Published January 22, 2013
Acne affects more than 50 million Americans, making it the most common skin condition in the United States. But while many patients get professional help to control their breakouts, the toll acne takes on their mental and emotional health is often overlooked.
Alberto Martinez began suffering with long-term acne as a teenager. He was uncomfortable in his own skin, and by the time he was 26, it was really taking a toll on his self-esteem.
“I was very shy, and just the fact that I was breaking out and had a lot of scars, it just made me more afraid to approach people – even women as well,” Martinez told FoxNews.com “I was very introverted as a result of that.”
After years of suffering and trying everything from medicated creams, to pills and cleansers, Martinez went to see a dermatologist.
“When we met Alberto, we really tailored a plan for him, and his plan involved oral medications, topical medications and lasers and light treatments – including the blue light photo dynamic therapy,” said Dr. Eric Schweiger, a dermatologist and owner of Clear Clinic in New York City. “The blue light acts to directly kill the bacteria, very similar to the way an oral antibiotic would.”
Schweiger noticed that Martinez and many of his other patients were not getting the help they needed to deal with both the physical and mental side effects of acne.
“Half the patients had never seen a dermatologist and the other half of the patients had been to… 10 dermatologists, and they were looking for something besides the oral and the topical treatments,” said Schweiger. “For those patients, we started doing lasers and light treatments, which really kill the acne bacteria and change the glands on the face so they're less hospitable for the bacteria to live.”
Schweiger opened the Clear Clinic – the first and only dedicated acne treatment center in New York. Complete with a staff psychologist, the Clear Clinic aims to help patients overcome their acne issues from the inside out.
“We found that patients with acne also had low self-esteem,” Schweiger said. “We had a lot of skin pickers, and they were hesitant to go to a psychologist,” said Schweiger. “But when we told them that we have one in our office, they were much more likely to go to the doctor.”

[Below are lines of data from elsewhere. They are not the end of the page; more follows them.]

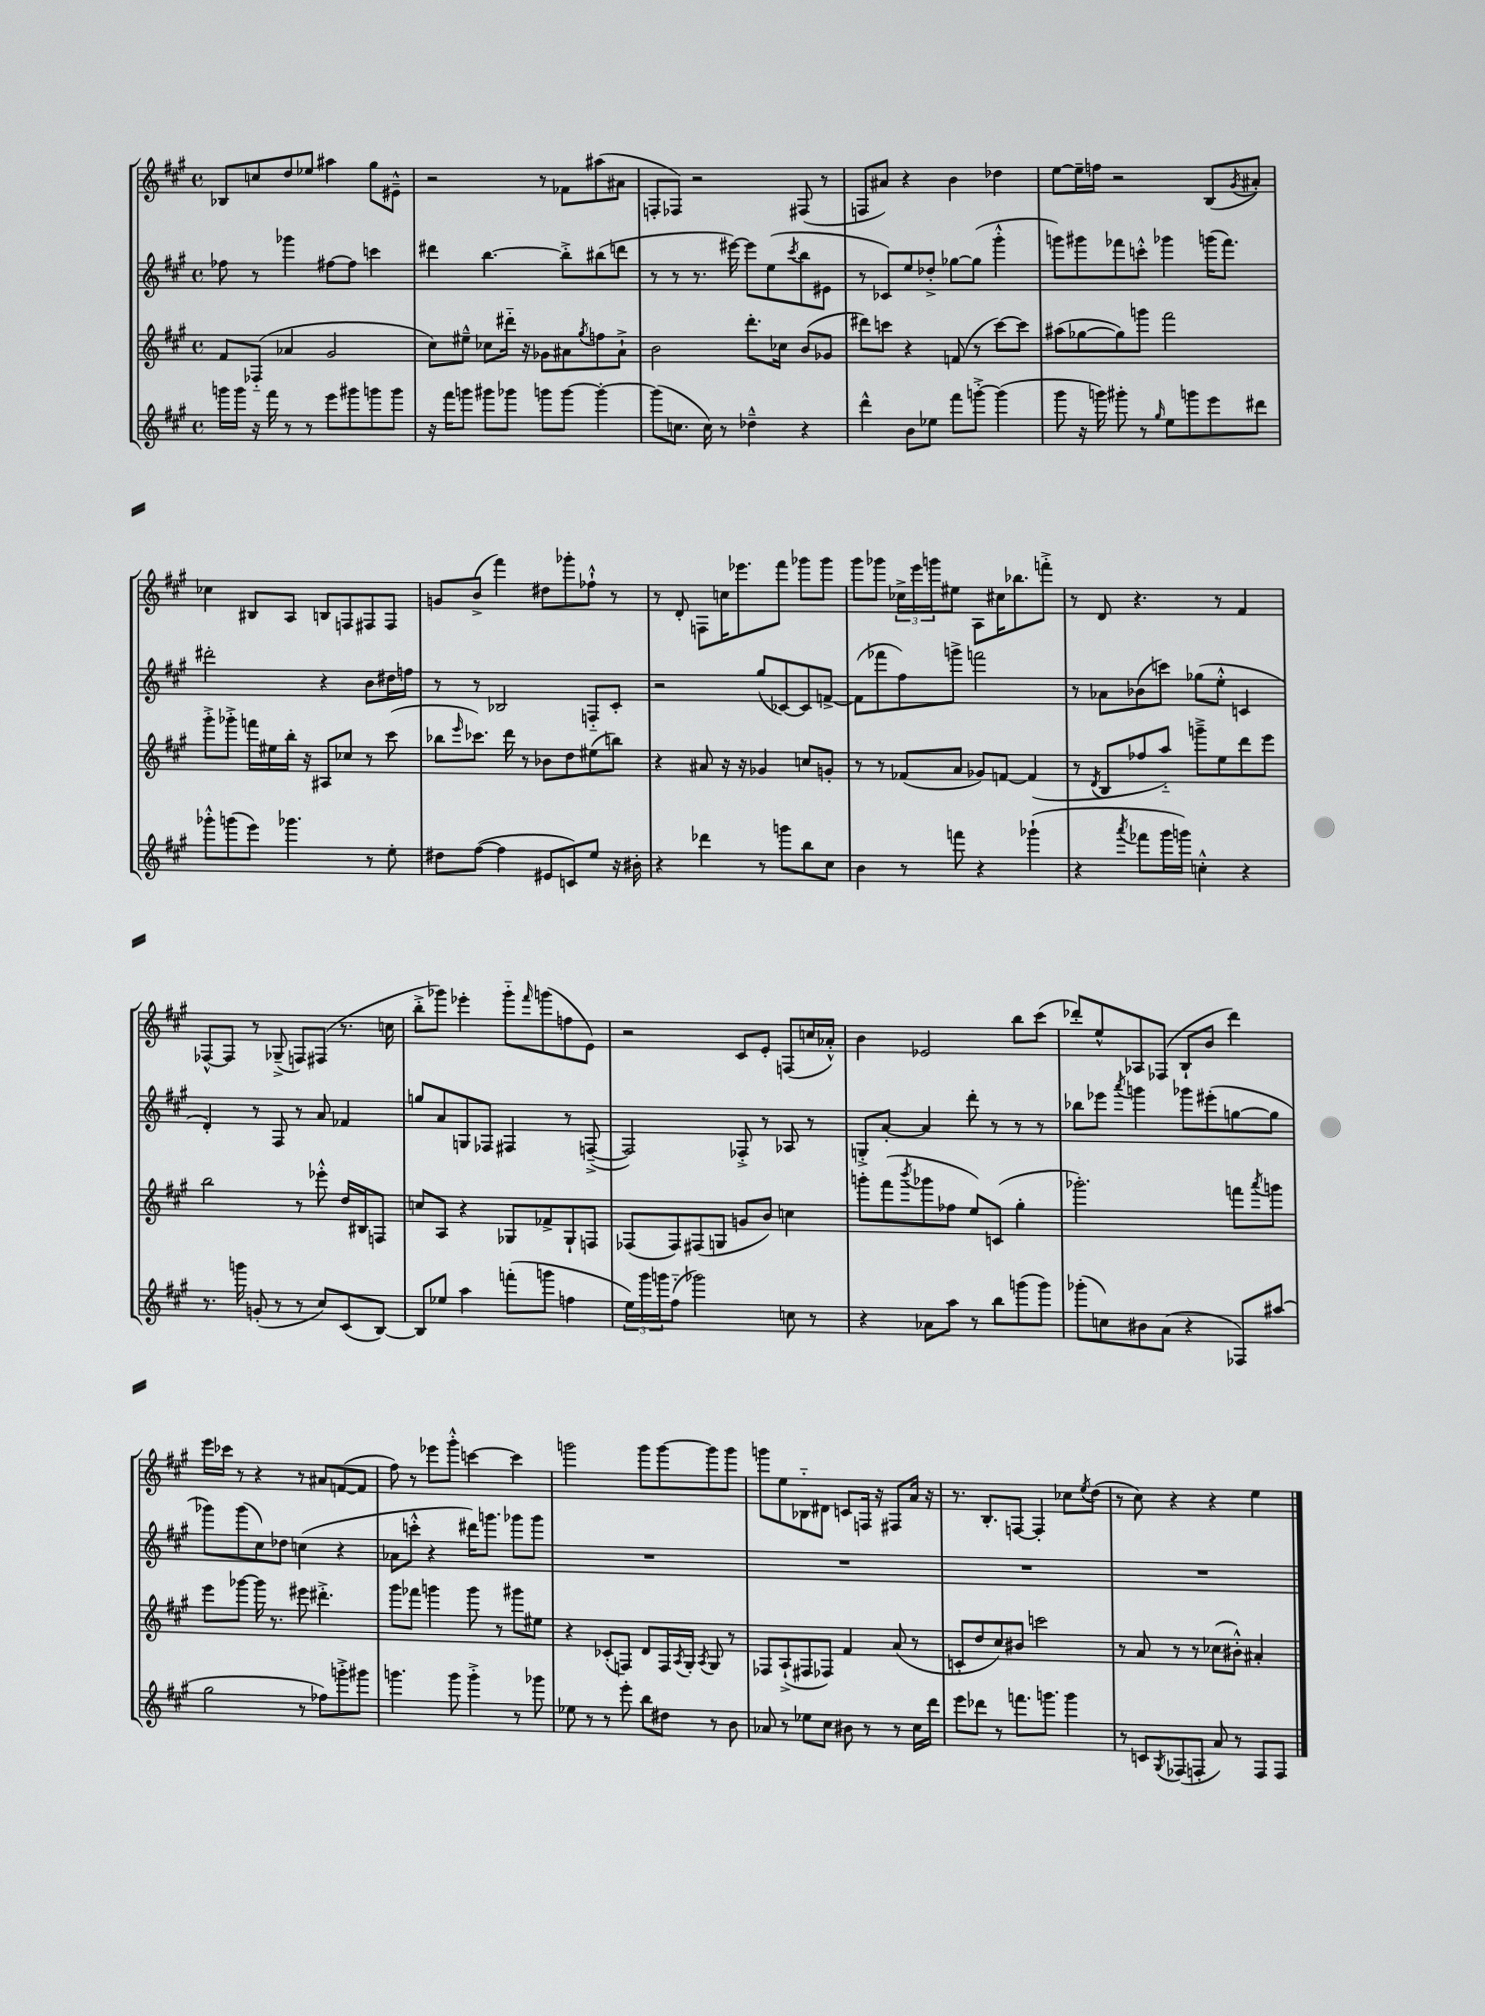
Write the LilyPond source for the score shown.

<<
\new StaffGroup <<
\new Staff = "s0" {
    \clef treble \key a \major \defaultTimeSignature \time 4/4
    bes8 c''8 d''8 ees''8 ais''4 gis''8 eis'8---^ |
    r2 r8 fes'8 ais''8( ais'8 |
    f8-. fes8) r2 fis8( r8 |
    f8 ais'8) r4 b'4 des''4 |
    e''8~ e''16-- f''16 r2 b8( \acciaccatura { gis'8 } ais'8-.) |
    ces''4 bis8 a8 b8 f8 fis8 fis8 |
    g'8 b'8->( fis'''4) dis''8 ges'''8-. fes''8-!-^ r8 |
    r8 d'8-. f8 c''16 ees'''8. fis'''8 ges'''8 ges'''8 |
    gis'''8 ges'''8 \tuplet 3/2 { ces''16-> e'''16 g'''16 } eis''8 a8 cis''16 bes''8. f'''8-.-> |
    r8 d'8 r4. r8 fis'4 |
    fes8~-^ fes8 r8 ges8--->( f8) fis8( r8. c''16 |
    b''8-.-> ges'''8) ees'''4-. ges'''8-_ \grace { fis'''16 } g'''8( f''8 e'8) |
    r2 cis'8 e'8-. f8( c''16 aes'16-.-^) |
    b'4 ees'2 b''8 cis'''8( |
    des'''8-.) e''8-^ aes8 fes8( b8-! b'8 des'''4) |
    e'''16 ces'''16 r8 r4 r8 ais'8 f'8~( f'8 |
    fis''8) r8 ees'''8 gis'''8-.-^ c'''4~ c'''4 |
    g'''2 g'''8 g'''8~ g'''8 g'''8 |
    g'''8 e''8 bes8-_ dis'8 c'8 f16 r16 fis8 a'16 r16 |
    r8. b8.-. f8~ f4-. ces''8 \acciaccatura { e''8 } d''8( |
    r8 cis''8) r4 r4 e''4 \bar "|." |
}
\new Staff = "s1" {
    \clef treble \key a \major \defaultTimeSignature \time 4/4
    fes''8 r8 ges'''4 fis''8~ fis''8 c'''4 |
    dis'''4 b''4.~ b''8-.-> bis''8( d'''8 |
    r8 r8 r8. eis'''16~) eis'''8 e''8( \acciaccatura { cis'''8 } b''8 eis'8 |
    r8 ces'8) e''8 des''8-.-> ges''8~ ges''8( gis'''4-.-^ |
    g'''8) gis'''8 fes'''8 c'''8-.-^ ges'''4 g'''16( fes'''8.) |
    dis'''2-. r4 b'8 dis''16 f''16 |
    r8 r8 bes2 f8-_ cis'8-. |
    r2 gis''8( ces'8~) ces'8 f'8~-> |
    f'8( fes'''8 fis''8) g'''8-> f'''2 |
    r8 aes'8 bes'8( c'''8) ges''8( e''8-.-^ c'4 |
    d'4-.) r8 fis8 r8 a'8 fes'4 |
    g''8 a'8 g8 fes8 fis4 r8 f8~--->( |
    f2) fes8-.-> r8 aes8 r8 |
    g8-.-> a'8~-. a'4 d'''8-. r8 r8 r8 |
    bes''8 ees'''8 \acciaccatura { a'''8 } g'''4 ges'''8 eis'''8-.( g''8~ g''8 |
    ges'''8) ges'''8( cis''8) des''8 c''4( r4 |
    aes'8 c'''8-.-^ r4 dis'''16) g'''8. ges'''8 ges'''8 |
    R1 |
    R1 |
    R1 |
    R1 \bar "|." |
}
\new Staff = "s2" {
    \clef treble \key a \major \defaultTimeSignature \time 4/4
    fis'8 fes8-_( aes'4 gis'2 |
    cis''8) eis''8---^ ces''8 dis'''16-_ r16 ges'8 ais'8 \acciaccatura { gis''8 } f''8 ais'8-!-> |
    b'2 d'''8.-. ces''16 b'8( ges'8 |
    dis'''8) c'''8 r4 f'8( r8 c'''8~) c'''8 |
    ais''8( ges''8~ ges''8) g'''8 fis'''2 |
    gis'''8-.-> ges'''8-.-> f'''16 eis''16 b''16-. r16 ais8 ces''8 r8 cis'''8( |
    bes''8 \grace { e'''16 } ces'''8.) d'''16 r8 bes'8 d''8 eis''8( b''8) |
    r4 ais'8 r16 r16 ges'4 c''8 g'8-. |
    r8 r8 fes'8( a'8 ges'8) f'8~ f'4( |
    r8 \acciaccatura { d'8 } b8 fes''8 a''8-_) g'''8---> e''8 d'''8 e'''8 |
    b''2 r8 ees'''8-.-^ d''16 bis16 f8 |
    c''8 a8 r4 ges8 fes'8-> ges8-! f8 |
    fes8( fes8) fis8( g8 g'8 b'8) c''4 |
    g'''8-. fis'''8( \acciaccatura { b'''8 } ges'''8 fes''8 e''8) c'8( gis''4-. |
    ges'''2.-.) f'''8 \acciaccatura { a'''8 } g'''8 |
    e'''8 ges'''8~ ges'''16 r8. eis'''8 dis'''4.-.-> |
    gis'''8 fes'''8 g'''4 g'''8 r8 gis'''8 eis''8 |
    r4 ces'8-.( f8) d'8 f16 \acciaccatura { a8 } gis16-. \acciaccatura { a8 } gis8 r8 |
    fes8 a8-!->( fis8 fes8) fis'4 a'8( r8 |
    c'8-. d''8 cis''8) bis'8 c'''2 |
    r8 a'8 r8 r8 ces''8( bis'8-.-^) ais'4-. \bar "|." |
}
\new Staff = "s3" {
    \clef treble \key a \major \defaultTimeSignature \time 4/4
    g'''16 g'''16 r16 fis'''16 r8 r8 e'''8 gis'''8 g'''8 g'''8 |
    r16 fis'''16 g'''8 gis'''8 ges'''8 g'''8 g'''8~ g'''4~-. |
    g'''8( c''8. c''16) r8 des''4---^ r4 |
    d'''4-^ b'8 ees''8 fis'''8 g'''8~-.-> g'''4( |
    gis'''8 r16 g'''16) gis'''8-. r8 \grace { gis''16 } e''8 g'''8 e'''8 dis'''8 |
    ges'''8-.-^ g'''8( e'''8) ges'''4. r8 e''8-. |
    dis''8 fis''8~( fis''4 eis'8 c'8) e''8 r16 bis'16-. |
    r4 des'''4 r8 g'''8 b''8 cis''8 |
    b'4 r8 f'''8 r4 ges'''4-!( |
    r4 \acciaccatura { a'''8 } fes'''8 gis'''16 g'''16) c''4-.-^ r4 |
    r8. g'''16 g'8-.( r8 r8 cis''8) cis'8( b8~) |
    b8 ees''8 a''4 f'''8-.( g'''8 f''4 |
    \tuplet 3/2 { e''16) gis'''16 g'''16 } fis''8-_( ges'''2) c''8 r8 |
    r4 aes'8 a''8 r8 b''8 g'''8( g'''8) |
    ges'''8-.( c''8) bis'8 a'8( r4 fes8) ais''8( |
    gis''2 r8 fes''8) g'''8-.-> gis'''8 |
    g'''4. g'''8 g'''4-.-> r8 ges'''8 |
    ees''8 r8 r8 e'''8-. b''8 dis''8 r8 b'8 |
    aes'8 r8 ees''8 cis''8 bis'8 r8 r8 cis''16 d'''16 |
    e'''8 des'''8 r8 f'''8. g'''8. g'''4 |
    r8 c'8 \acciaccatura { gis8 } fes8( f8-. a'8) r8 f8 f8 \bar "|." |
}
>>
>>
\layout { \context { \Score \remove "Bar_number_engraver" } }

Studies show that acne goes hand-in-hand with depression and anxiety, and mental distress can actually contribute to the skin condition worsening. In fact, some acne patients have reported experiencing social, psychological and emotional issues similar to people with chronic health problems – such as epilepsy, diabetes and arthritis.
“If someone is very depressed, then they're going to perhaps be at risk for suicide or hurting themselves,” said Laura Feder, a clinical psychologist at Clear Clinic. “Or on a lower level, maybe it would interfere with their functioning – with their relationships, with their school, with their work. Those are the kinds of things we see particularly with cases of depression but could also go on in anxiety or low self esteem.”
Patients at the Clear Clinic are assigned a personal acne coach or a physician’s assistant to help them through their treatment program. Members of the Clear Club – which Schweiger said he likens to a gym membership of sorts – receive email access to their coach for questions and prescription refills, as well as discounts on treatments based on their needs.
After just three weeks at the Clear Clinic, Martinez saw the results he had always desired.
“I thought that I would never have clear skin and look at me now – I can't believe it,” he said. “As soon as I wake up in the morning, I'm like, ‘Wow, is this reality?’ It feels great.”